● TO-DO ITEM
Reproduce verbatim the rows running from the line containing "Is there a majority slice in this chart?" down through the line containing "Count the number of categories in the chart.".

● GIVEN ENTRIES
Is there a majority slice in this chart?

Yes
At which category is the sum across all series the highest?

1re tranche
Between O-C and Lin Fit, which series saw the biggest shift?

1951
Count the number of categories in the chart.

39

...

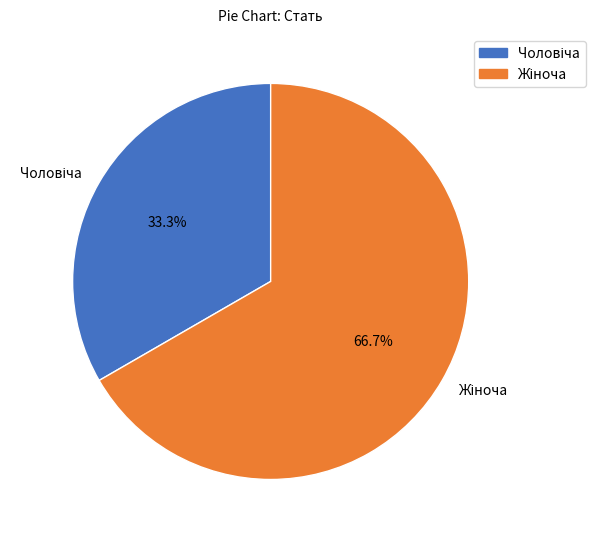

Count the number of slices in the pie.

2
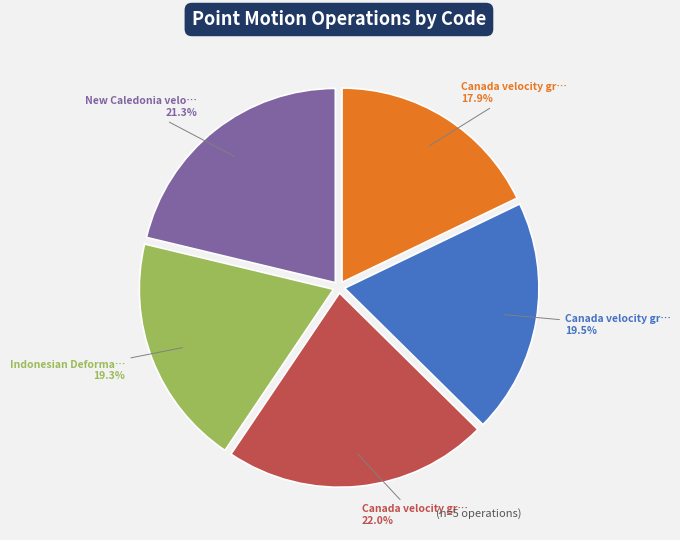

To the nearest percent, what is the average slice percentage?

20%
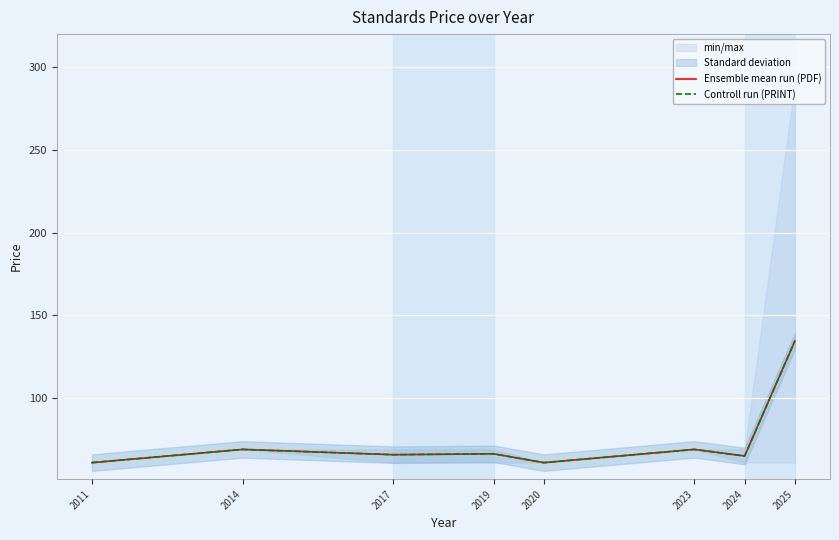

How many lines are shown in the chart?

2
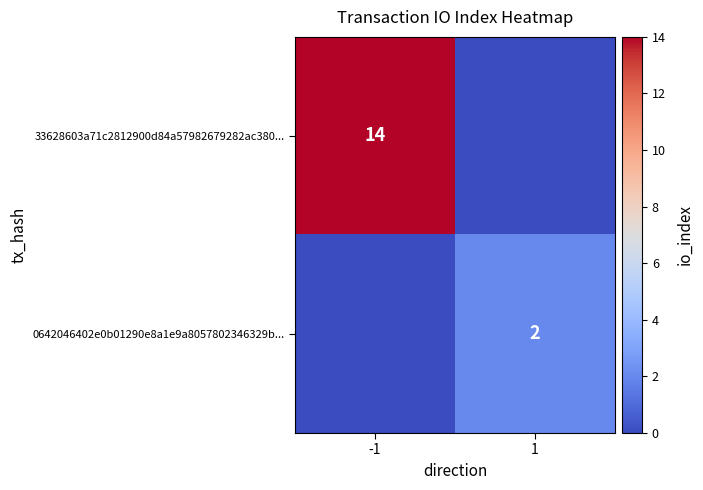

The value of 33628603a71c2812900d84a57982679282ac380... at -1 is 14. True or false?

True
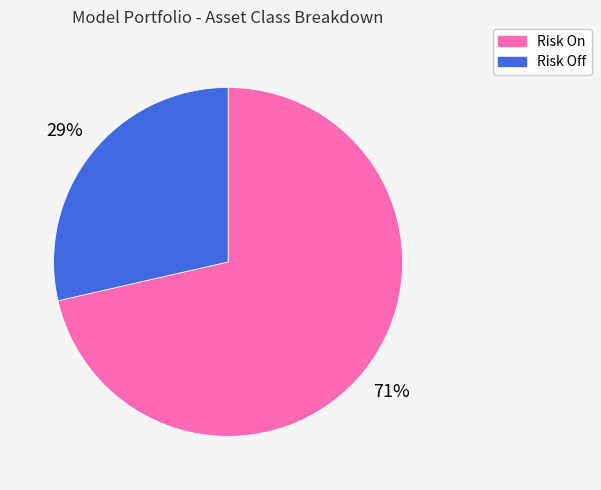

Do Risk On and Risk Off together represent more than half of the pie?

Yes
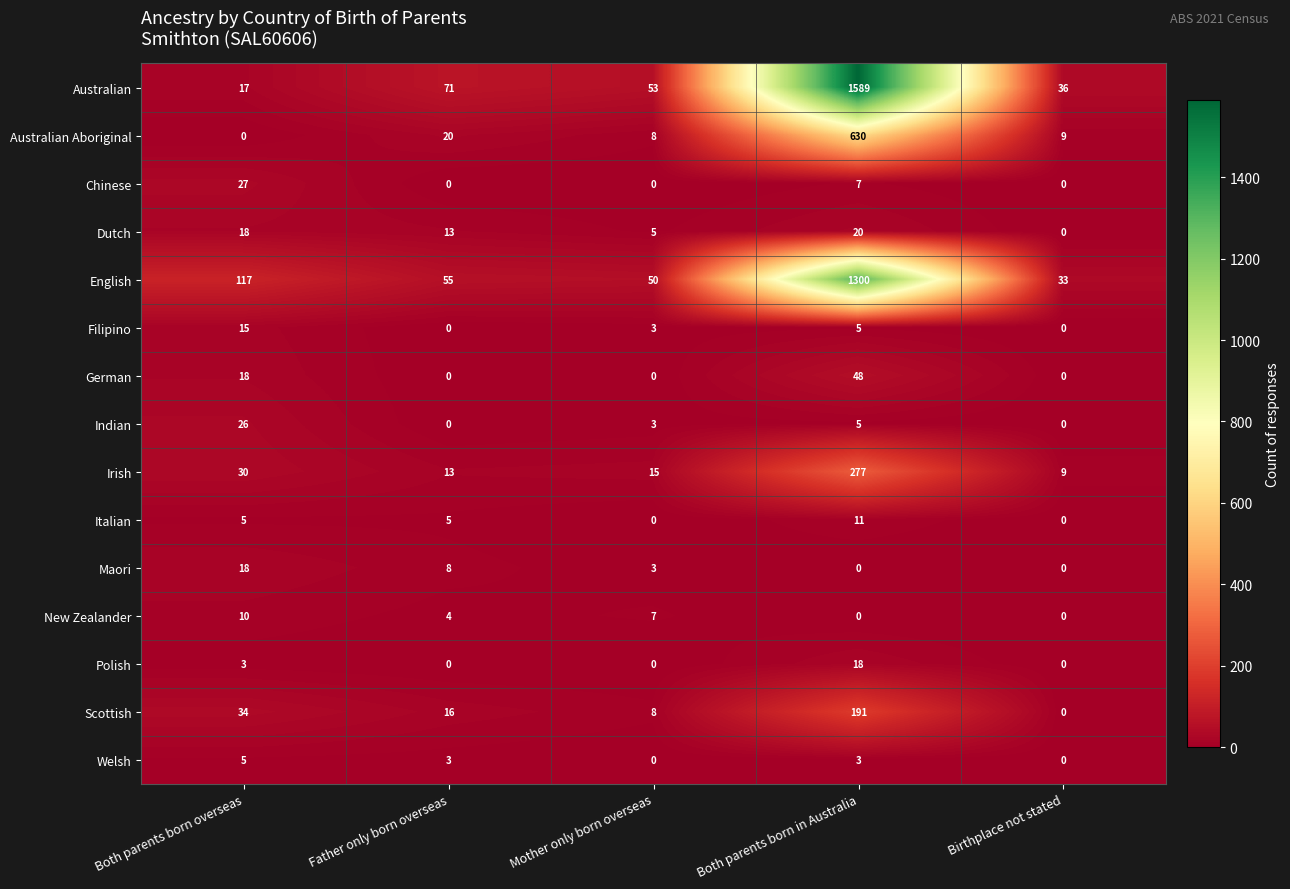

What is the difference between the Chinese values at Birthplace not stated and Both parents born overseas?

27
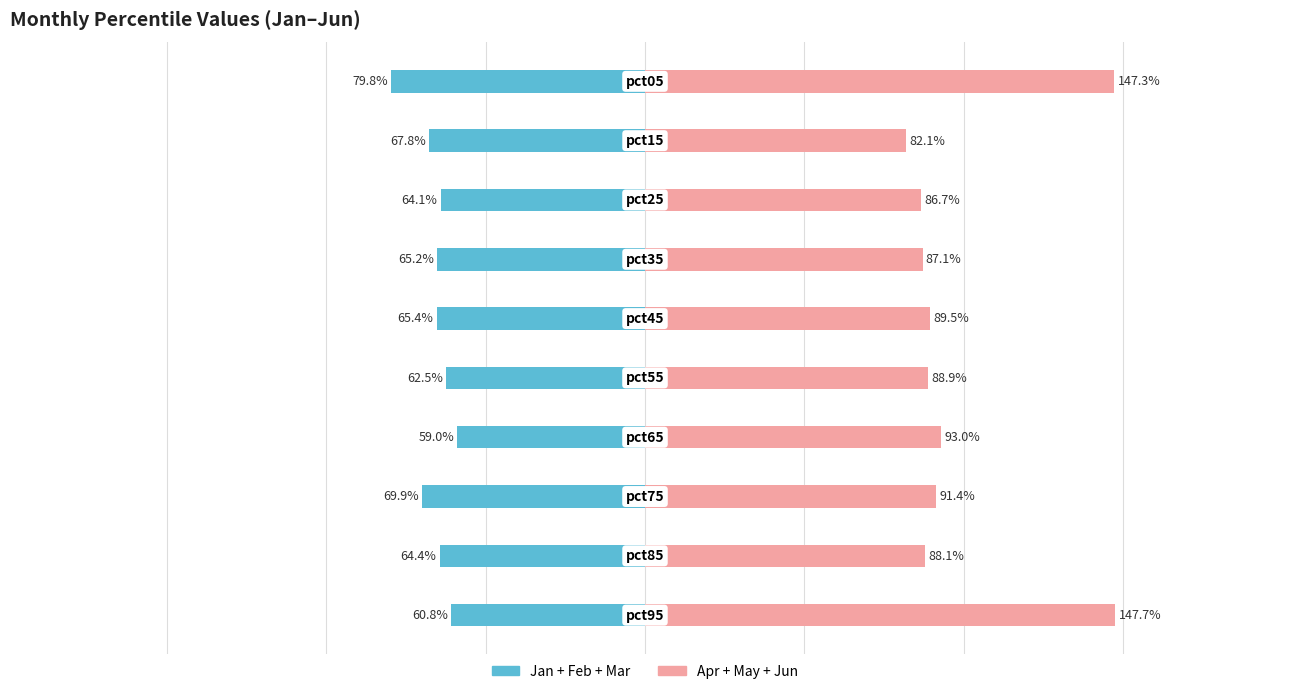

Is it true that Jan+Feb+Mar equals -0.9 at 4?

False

● RESULT BELOW
Is there a majority slice in this chart?

Yes
At which category is the sum across all series the highest?

1re tranche
Between O-C and Lin Fit, which series saw the biggest shift?

1951
Count the number of categories in the chart.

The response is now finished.